The Qatar Financial Centre PMI™ is compiled by S&P Global from responses to questionnaires sent to purchasing managers in a panel of around 450 private sector companies. The panel is stratified by detailed sector and company workforce size, based on contributions to GDP. The sectors covered by the survey include manufacturing, construction, wholesale, retail and services.
Survey responses are collected in the second half of each month and indicate the direction of change compared to the previous month. A diffusion index is calculated for each survey variable. The index is the sum of the percentage of ‘higher’ responses and half the percentage of ‘unchanged’ responses.
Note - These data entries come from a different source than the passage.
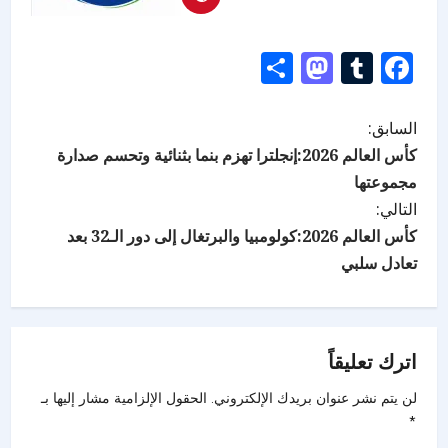
Mastodon
Share
Tumblr
Facebook
السابق:
كأس العالم 2026:إنجلترا تهزم بنما بثنائية وتحسم صدارة
مجموعتها
التالي:
كأس العالم 2026:كولومبيا والبرتغال إلى دور الـ32 بعد
تعادل سلبي
اترك تعليقاً
لن يتم نشر عنوان بريدك الإلكتروني.
الحقول الإلزامية مشار إليها بـ
*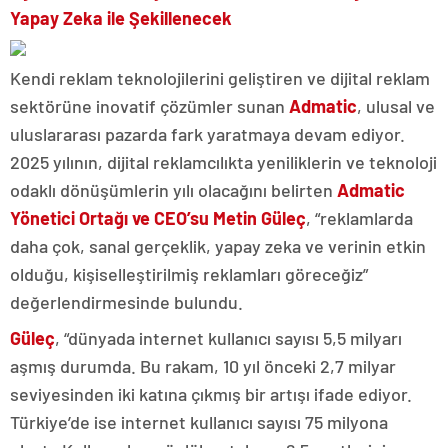
Yapay Zeka ile Şekillenecek
Kendi reklam teknolojilerini geliştiren ve dijital reklam
sektörüne inovatif çözümler sunan
Admatic
, ulusal ve
uluslararası pazarda fark yaratmaya devam ediyor.
2025 yılının, dijital reklamcılıkta yeniliklerin ve teknoloji
odaklı dönüşümlerin yılı olacağını belirten
Admatic
Yönetici Ortağı ve CEO’su Metin Güleç
, “reklamlarda
daha çok, sanal gerçeklik, yapay zeka ve verinin etkin
olduğu, kişiselleştirilmiş reklamları göreceğiz”
değerlendirmesinde bulundu.
Güleç
, “dünyada internet kullanıcı sayısı 5,5 milyarı
aşmış durumda. Bu rakam, 10 yıl önceki 2,7 milyar
seviyesinden iki katına çıkmış bir artışı ifade ediyor.
Türkiye’de ise internet kullanıcı sayısı 75 milyona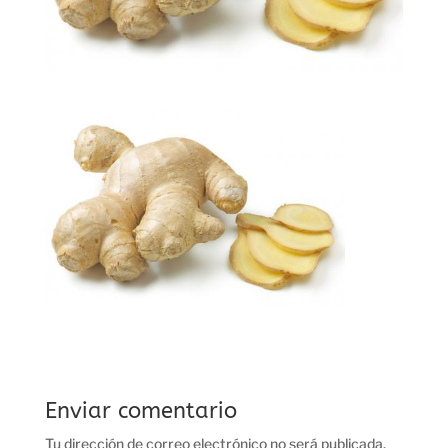
Enviar comentario
Tu dirección de correo electrónico no será publicada.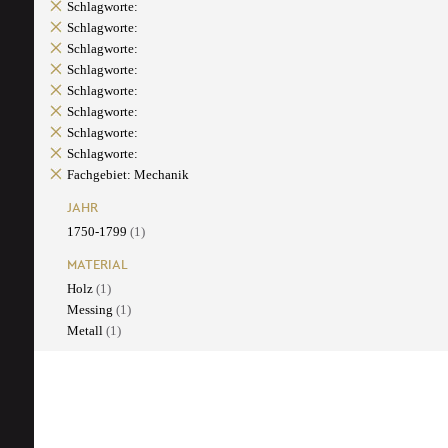
Schlagworte:
Schlagworte:
Schlagworte:
Schlagworte:
Schlagworte:
Schlagworte:
Schlagworte:
Schlagworte:
Fachgebiet: Mechanik
JAHR
1750-1799
(1)
MATERIAL
Holz
(1)
Messing
(1)
Metall
(1)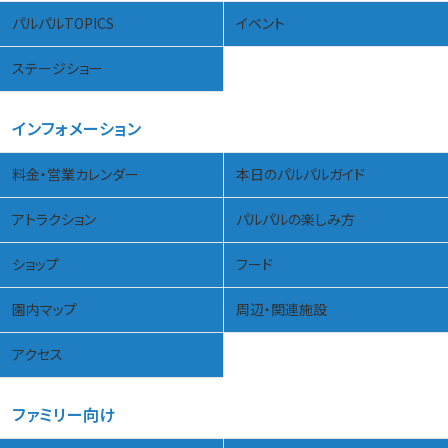
パルパルTOPICS
イベント
ステージショー
インフォメーション
料金・営業カレンダー
本日のパルパルガイド
アトラクション
パルパルの楽しみ方
ショップ
フード
園内マップ
周辺・関連施設
アクセス
ファミリー向け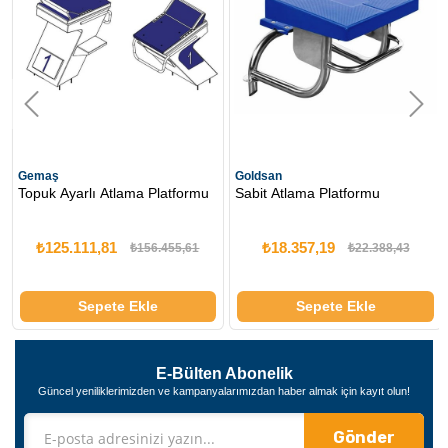
Gemaş
Goldsan
Topuk Ayarlı Atlama Platformu
Sabit Atlama Platformu
₺125.111,81
₺18.357,19
₺156.455,61
₺22.388,43
Sepete Ekle
Sepete Ekle
E-Bülten Abonelik
Güncel yeniliklerimizden ve kampanyalarımızdan haber almak için kayıt olun!
Gönder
The indices vary between 0 and 100, with a reading above 50 indicating an overall increase compared to the previous month, and below 50 an overall decrease. The indices are then seasonally adjusted.
The headline figure is the Purchasing Managers’ Index™ (PMI). The PMI is a weighted average of the following five indices: New Orders (30%), Output (25%), Employment (20%), Suppliers’ Delivery Times (15%) and Stocks of Purchases (10%). For the PMI calculation the Suppliers’ Delivery Times Index is inverted so that it moves in a comparable direction to the other indices.
Underlying survey data are not revised after publication, but seasonal adjustment factors may be revised from time to time as appropriate which will affect the seasonally adjusted data series. Data were collected 12-24 October 2022.